Adolph Rupp is synonymous with winning. As coach of Kentucky, he was a pioneer in the Wildcats’ fast-break offense while becoming the winningest coach the game had ever seen.
The site that now serves as a tribute to his outstanding coaching accomplishments – Rupp Arena – has become one of the most recognizable gymnasiums in the world while serving as home to college basketball’s most storied program.
Now in its 38th season as the Kentucky Wildcats’ home court, the facility has seen UK win 89 percent of its home games since it was opened in 1976.
In recent years, Rupp Arena completed renovations - including the lower arena seats being changed to blue from their previous rainbow colors. In addition, new endzone seating moved the student section closer to the floor in an intimidating, standing- room only arrangement. While the endowment seats along courtside continue to entice fans to financially support their Wildcats, a large portion of the media have been moved to a “press box” location between the lower and upper seating areas.
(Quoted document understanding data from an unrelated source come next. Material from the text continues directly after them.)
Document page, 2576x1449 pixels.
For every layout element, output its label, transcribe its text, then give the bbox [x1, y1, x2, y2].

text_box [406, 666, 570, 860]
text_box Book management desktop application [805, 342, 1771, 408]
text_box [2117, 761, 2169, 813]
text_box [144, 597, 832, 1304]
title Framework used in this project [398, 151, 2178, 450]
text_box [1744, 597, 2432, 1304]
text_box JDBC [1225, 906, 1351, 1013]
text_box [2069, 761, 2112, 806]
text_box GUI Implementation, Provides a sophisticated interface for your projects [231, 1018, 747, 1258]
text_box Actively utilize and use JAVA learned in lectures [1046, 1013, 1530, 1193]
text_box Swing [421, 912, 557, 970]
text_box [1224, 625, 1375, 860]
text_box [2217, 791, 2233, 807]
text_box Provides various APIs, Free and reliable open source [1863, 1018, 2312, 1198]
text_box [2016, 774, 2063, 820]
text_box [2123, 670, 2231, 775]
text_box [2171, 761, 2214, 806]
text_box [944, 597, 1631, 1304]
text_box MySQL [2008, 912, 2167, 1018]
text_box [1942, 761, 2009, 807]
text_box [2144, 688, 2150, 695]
And finally, nearly 40 seats were added to each corner, the first additions in seating in nearly two decades.
The improvements followed changes that included four new video boards, a new playing floor with a striking new design and enhancements to the concourses as well. It was all part of a $15-million upgrade to what many consider the mecca of college basketball.
Most recently, the Wildcats received a $3.1-million renovation to their lockerroom. Funded with private donations, the facility features the actual floor from the 2012 championship game. It has its own kitchen and dining area, as well as hot and cold tubs inlaid with the UK logo. There is also a recruiting room that is available to all 22 sports at the University of Kentucky.
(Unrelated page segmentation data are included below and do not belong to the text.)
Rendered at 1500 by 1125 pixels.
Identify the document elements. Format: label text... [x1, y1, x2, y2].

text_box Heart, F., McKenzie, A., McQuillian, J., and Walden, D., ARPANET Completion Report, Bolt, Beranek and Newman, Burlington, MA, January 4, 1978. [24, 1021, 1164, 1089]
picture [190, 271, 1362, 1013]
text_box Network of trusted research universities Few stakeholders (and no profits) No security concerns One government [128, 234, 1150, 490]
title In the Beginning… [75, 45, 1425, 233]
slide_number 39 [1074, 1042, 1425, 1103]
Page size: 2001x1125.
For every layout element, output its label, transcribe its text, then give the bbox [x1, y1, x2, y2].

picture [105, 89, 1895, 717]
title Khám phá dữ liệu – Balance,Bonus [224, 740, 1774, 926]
Since the fall of 1976, the arena in downtown Lexington has served as home to four national-championship teams at Kentucky. Four others have advanced to the Final Four. Eleven seasons have witnessed the Cats go unbeaten at home.
It has played host to over 500 UK games, 29 KHSAA Sweet Sixteens, a number of NBA exhibitions, 11 NCAA Tournaments, three Southeastern Conference Tournaments and two Ohio Valley Conference Tournaments. With so many unforgettable moments, the old floor still maintained a value to hoop fans across the Bluegrass and beyond. Therefore, officials made pieces of the relic available for public sale, with proceeds going to the UK Basketball Museum, the Kentucky High School Athletic Association and to help offset the costs of the new playing floor. Thanks to an auction of additional sections, like coaching boxes and lettered end zones, the old floor generated more than $250,000.
The new portable basketball court, adorned with the official interlocking UK logo at midcourt, was designed by both UK officials and the Lexington Center Corporation. Robbins, Inc., in Cincinnati constructed it in 2001 at a cost of $125,000. When assembled, it lies 118 feet below the ceiling and is made of a high-grade northern maple. The floor can be removed and an ice rink can be constructed for ice shows or hockey games thanks to a $2.5-million renovation during the summer of ’96.
But the playing surface is just one aspect of the impressive home of the Cats. Situated in downtown Lexington, Rupp Arena has played host to several premier basketball events. In March of 1985, all roads led to Lexington for the NCAA Final Four as Villanova shocked Georgetown in a memorable finale.
In 1986, Rupp played host to both the SEC Tournament and the NCAA Women’s Final Four. On numerous other occasions, the arena has served as one stop en route to the NCAA title game.
An awesome structure in sight and scope, the arena is divided into two seating areas. The lower level features 10,000 cushioned theater seats. The upper level has 13,000 seats on epoxy-coated metal bleachers. The latter can be visually isolated to provide more natural setting for small shows.
Built by the city of Lexington, the arena is the major portion of the $53- million Lexington Center complex, which includes an expanded convention- exhibition hall, a 50-store tri-level enclosed shopping mall and a Hyatt Regency Hotel.
In January 2001, the arena unveiled four new video boards, each 12’6” by 20’ in size and mounted in each corner. It allowed the Wildcats to utilize a new “lights out” introduction, featuring a video presentation and indoor fireworks.